Nous sommes socialisés gratuitement dans la famille aussi. Les filles jouent avec des poupées et des cuisines, tandis que les garçons jouent avec des outils et des trains. Les attentes sont donc définies pour nous bien avant que nous n’atteignions le porno, même si les enfants le regardent dès leur plus jeune âge. Nos relations deviennent complètement déformées lorsque nous nous rapportons les uns aux autres en tant que marchandises.
Et le besoin de plaire et de rester passif est directement ancré dans le foyer, la cellule familiale et la place des femmes en son sein. Le porno crée un cercle vicieux où ce qui est à l’écran se déroule dans la vraie vie, et ce qui est à l’écran provient en premier lieu des attentes de la société à notre égard.
Nous achetons et vendons nos liens les uns avec les autres et fondons nos attentes et nos désirs sur des versions déformées de la réalité. Il y a eu des tentatives de réinventer le porno pour le rendre « éthique » ou plus réaliste de ce qu’est le sexe. Et ceux qui créent du contenu indépendant disent que cela leur donne plus d’autonomie sur ce qu’ils font et comment ils le font.
Mais la solution ne devrait pas être une version plus agréable de quelque chose de mauvais. Il y a toujours un échange d’argent, que ce soit entre ceux qui créent le contenu ou ceux qui le regardent. Et même dans le porno soi-disant éthique, nos désirs sexuels qui font partie de ce qui nous rend humains sont toujours marchandisés.
Il ne peut pas lutter contre l’aliénation que nous ressentons les uns des autres et ce que nous regardons, et le sexisme enraciné dans la société n’est pas abordé à sa base. En termes de libération réelle, nous pouvons mieux faire. Mais pour parvenir à une véritable libération sexuelle, il faudra approfondir la cause, et non le symptôme, de la sexualisation et de l’objectivation des femmes.

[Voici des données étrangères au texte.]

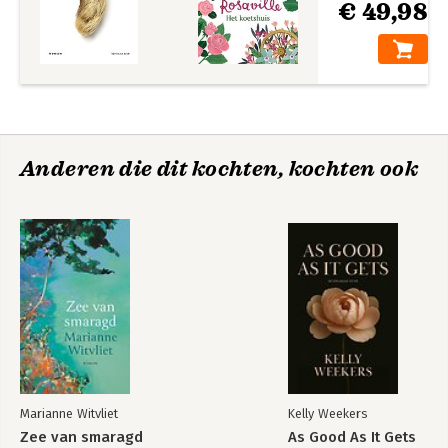
€ 49,98
Anderen die dit kochten, kochten ook
Marianne Witvliet
Kelly Weekers
Zee van smaragd
As Good As It Gets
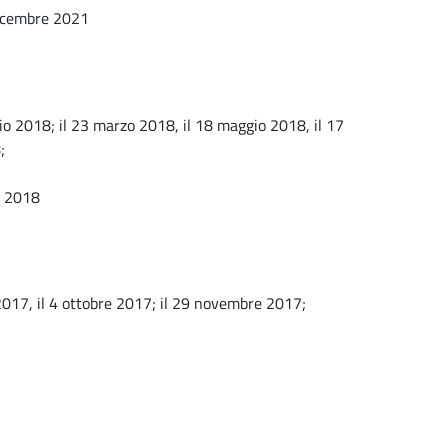
 dicembre 2021
raio 2018; il 23 marzo 2018, il 18 maggio 2018, il 17
;
e 2018
o 2017, il 4 ottobre 2017; il 29 novembre 2017;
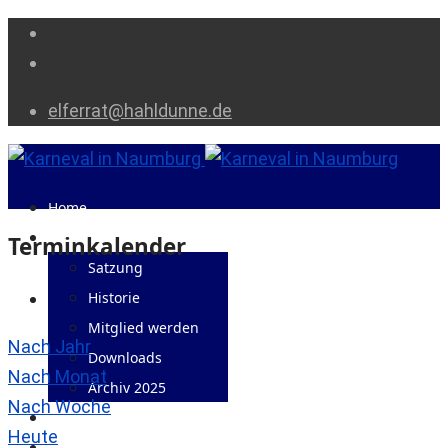
elferrat@hahldunne.de
Home
Die NKG
Terminkalender
Satzung
Historie
Mitglied werden
Nach Jahr
Downloads
Nach Monat
Archiv 2025
Nach Woche
Elferrat
Heute
Karnevalslied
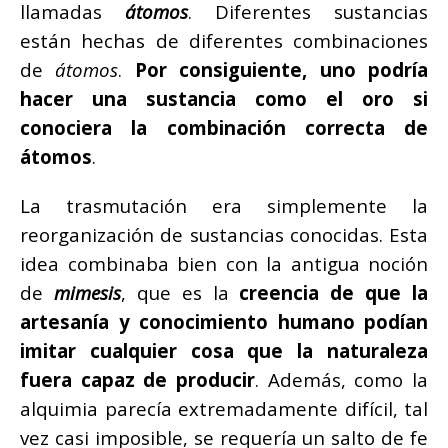
llamadas
átomos
. Diferentes sustancias
están hechas de diferentes combinaciones
de
átomos
.
Por consiguiente, uno podría
hacer una sustancia como el oro si
conociera la combinación correcta de
átomos
.
La trasmutación era simplemente la
reorganización de sustancias conocidas. Esta
idea combinaba bien con la antigua noción
de
mimesis
, que es la
creencia de que la
artesanía y conocimiento humano podían
imitar cualquier cosa que la naturaleza
fuera capaz de producir
. Además, como la
alquimia parecía extremadamente difícil, tal
vez casi imposible, se requería un salto de fe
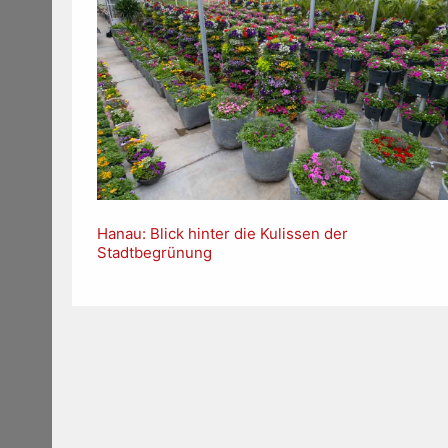
Hanau: Blick hinter die Kulissen der
Stadtbegrünung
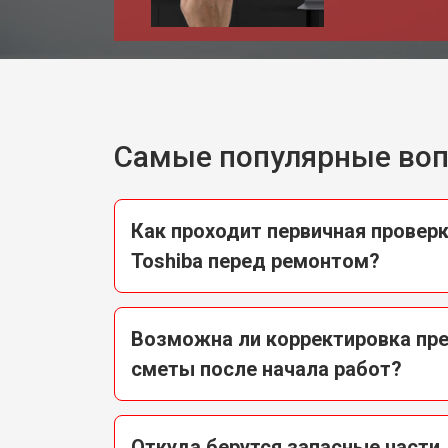
Замена реле холодильника Toshiba
Устранение утечки хладагента
Самые популярные во
Как проходит первичная провер
Toshiba перед ремонтом?
Возможна ли корректировка пр
сметы после начала работ?
Откуда берутся запасные части 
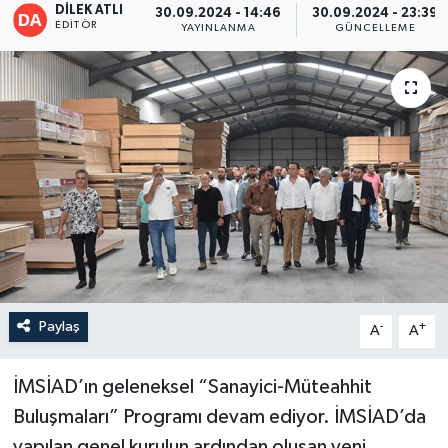
DİLEK ATLI
30.09.2024 - 14:46
30.09.2024 - 23:39
EDITÖR
YAYINLANMA
GÜNCELLEME
Paylaş
-
+
A
A
İMSİAD’ın geleneksel “Sanayici-Müteahhit
Buluşmaları” Programı devam ediyor. İMSİAD’da
yapılan genel kurulun ardından oluşan yeni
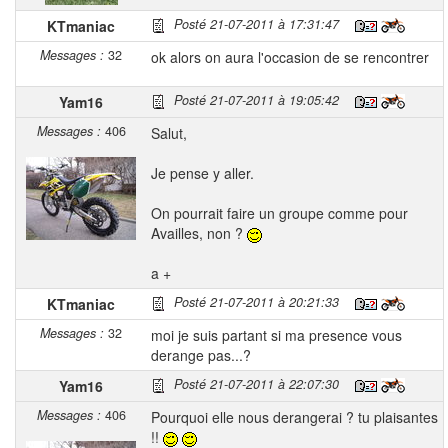
Posté 21-07-2011 à 17:31:47
KTmaniac
Messages :
32
ok alors on aura l'occasion de se rencontrer
Posté 21-07-2011 à 19:05:42
Yam16
Messages :
406
Salut,
Je pense y aller.
On pourrait faire un groupe comme pour
Availles, non ?
a +
Posté 21-07-2011 à 20:21:33
KTmaniac
Messages :
32
moi je suis partant si ma presence vous
derange pas...?
Posté 21-07-2011 à 22:07:30
Yam16
Messages :
406
Pourquoi elle nous derangerai ? tu plaisantes
!!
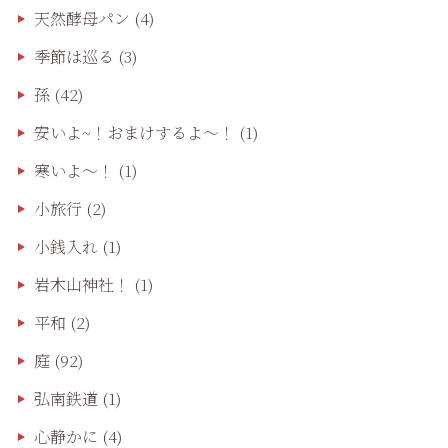
天然酵母パン
(4)
季節は巡る
(3)
孫
(42)
安いよ~！おまけするよ～！
(1)
寒いよ～！
(1)
小旅行
(2)
小銭入れ
(1)
岩木山神社！
(1)
平和
(2)
庭
(92)
弘南鉄道
(1)
心静かに
(4)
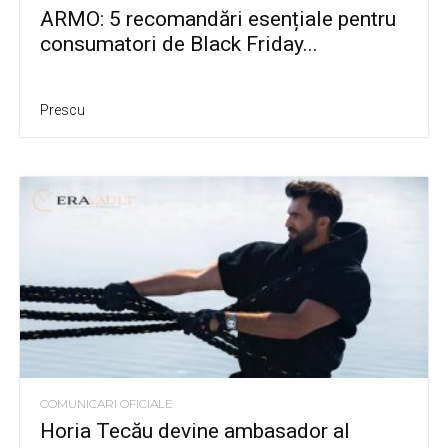
ARMO: 5 recomandări esențiale pentru
consumatori de Black Friday...
Prescu
COMUNICARI OFICIALE
Horia Tecău devine ambasador al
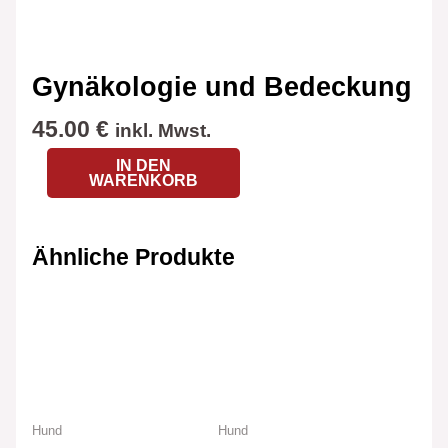
Gynäkologie und Bedeckung
45.00
€
inkl. Mwst.
IN DEN
WARENKORB
Ähnliche Produkte
Hund
Hund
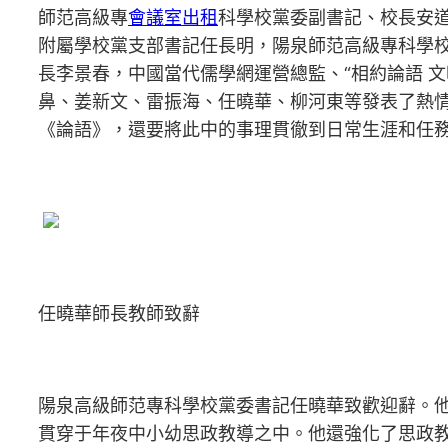
師范高級專
會議室出租
科學校黨委副書記、校長安
附屬學校黨支部書記任長明，陽泉師范高級專科學
長李景春，中國當代儒學網運營總監、“相約論語 
鼻、姜新文、雷振海、任曉華、柳河東等發表了熱
《論語》，還要將此中的事理貫徹到日常生涯和任
任曉華師長教師致辭
陽泉高級師范專科學校黨委書記任曉華致歡迎辭。
貫穿于年夜中小幼思政教導之中。他還強化了思政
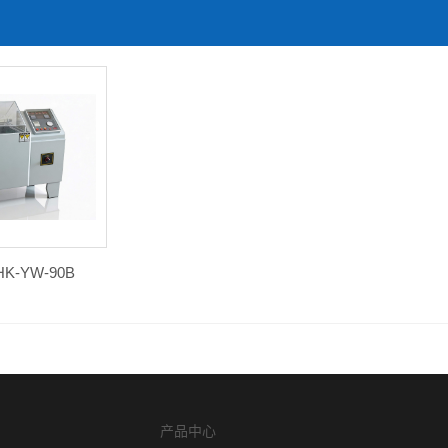
-YW-90B
产品中心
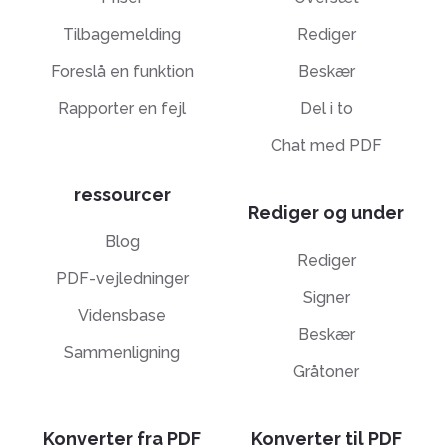
Tilbagemelding
Rediger
Foreslå en funktion
Beskær
Rapporter en fejl
Del i to
Chat med PDF
ressourcer
Rediger og under
Blog
Rediger
PDF-vejledninger
Signer
Vidensbase
Beskær
Sammenligning
Gråtoner
Konverter fra PDF
Konverter til PDF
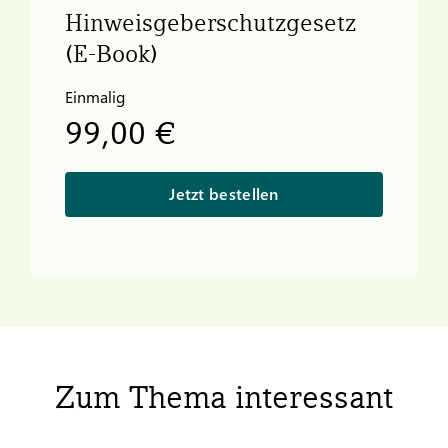
Hinweisgeberschutzgesetz
(E-Book)
Einmalig
99,00 €
Jetzt bestellen
Zum Thema interessant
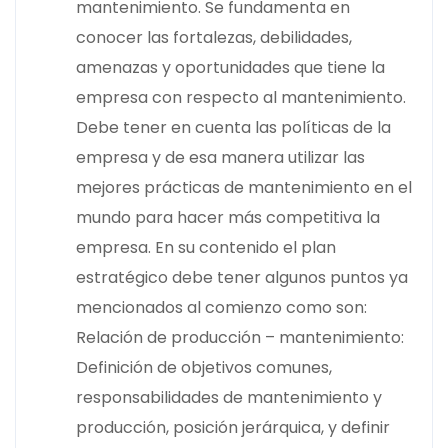
mantenimiento. Se fundamenta en
conocer las fortalezas, debilidades,
amenazas y oportunidades que tiene la
empresa con respecto al mantenimiento.
Debe tener en cuenta las políticas de la
empresa y de esa manera utilizar las
mejores prácticas de mantenimiento en el
mundo para hacer más competitiva la
empresa. En su contenido el plan
estratégico debe tener algunos puntos ya
mencionados al comienzo como son:
Relación de producción – mantenimiento:
Definición de objetivos comunes,
responsabilidades de mantenimiento y
producción, posición jerárquica, y definir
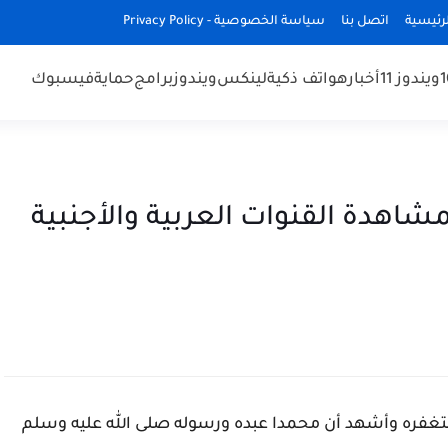
رئيسية
اتصل بنا
سياسة الخصوصية - Privacy Policy
ويندوز 11
أخبار
هواتف ذكية
لينكس
ويندوز
برامج
حماية
فيسبوك
ة live tv international لمشاهدة القنوات العربية والأجنبية
غفره وأشهد أن محمدا عبده ورسوله صلى الله عليه وسلم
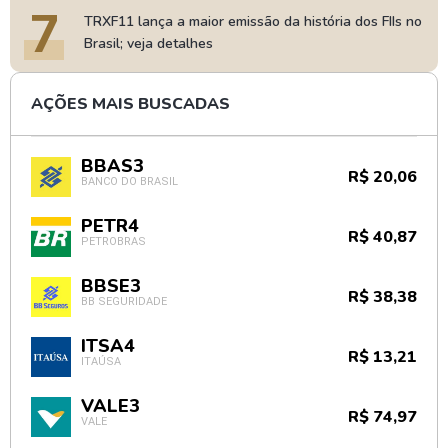
7
TRXF11 lança a maior emissão da história dos FIIs no
Brasil; veja detalhes
AÇÕES MAIS BUSCADAS
BBAS3
R$ 20,06
BANCO DO BRASIL
PETR4
R$ 40,87
PETROBRAS
BBSE3
R$ 38,38
BB SEGURIDADE
ITSA4
R$ 13,21
ITAÚSA
VALE3
R$ 74,97
VALE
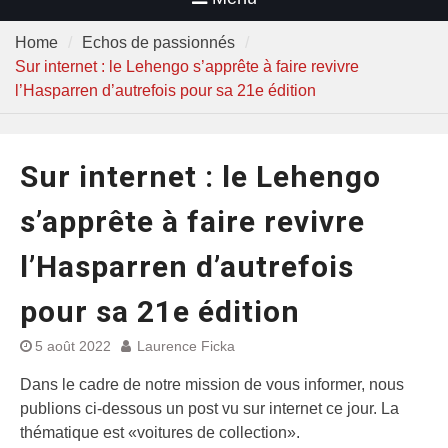
Home
Echos de passionnés
Sur internet : le Lehengo s’apprête à faire revivre
l’Hasparren d’autrefois pour sa 21e édition
Sur internet : le Lehengo
s’apprête à faire revivre
l’Hasparren d’autrefois
pour sa 21e édition
5 août 2022
Laurence Ficka
Dans le cadre de notre mission de vous informer, nous
publions ci-dessous un post vu sur internet ce jour. La
thématique est «voitures de collection».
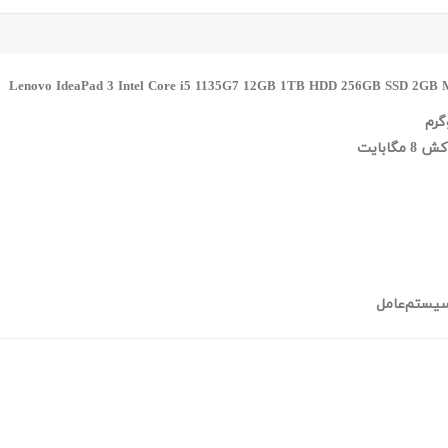
مگابایت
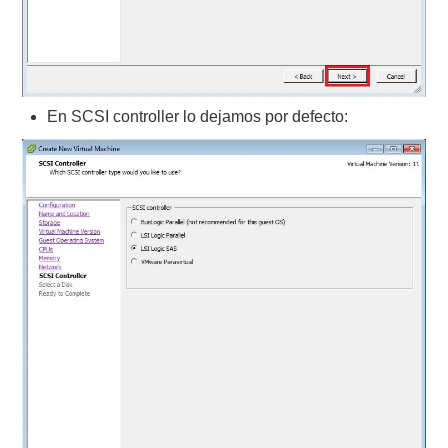
En SCSI controller lo dejamos por defecto:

Nous avons besoin d’une vision plus large du type de société dans laquelle nous pourrions vivre. C’est socialiste, où nous possédons vraiment notre corps et notre sexualité, sans qu’ils soient réduits à des actes à l’écran qui nous déconnectent et nous déforment.
Vous aimerez aussi:
Ce texte, qui traite du sujet « Gaulois de Gauche », vous est spécialement proposé par irreductible-monsois.com. Le site irreductible-monsois.com a pour but de créer différentes publications autour du sujet Gaulois de Gauche communiquées sur la toile. Cette chronique est générée du mieux possible. Vous avez la possibilité d’envoyer un message aux coordonnées indiquées sur le site internet afin d’indiquer des précisions sur cet article traitant du thème « Gaulois de Gauche ». En visitant régulièrement nos contenus de blog vous serez au courant des futures parutions.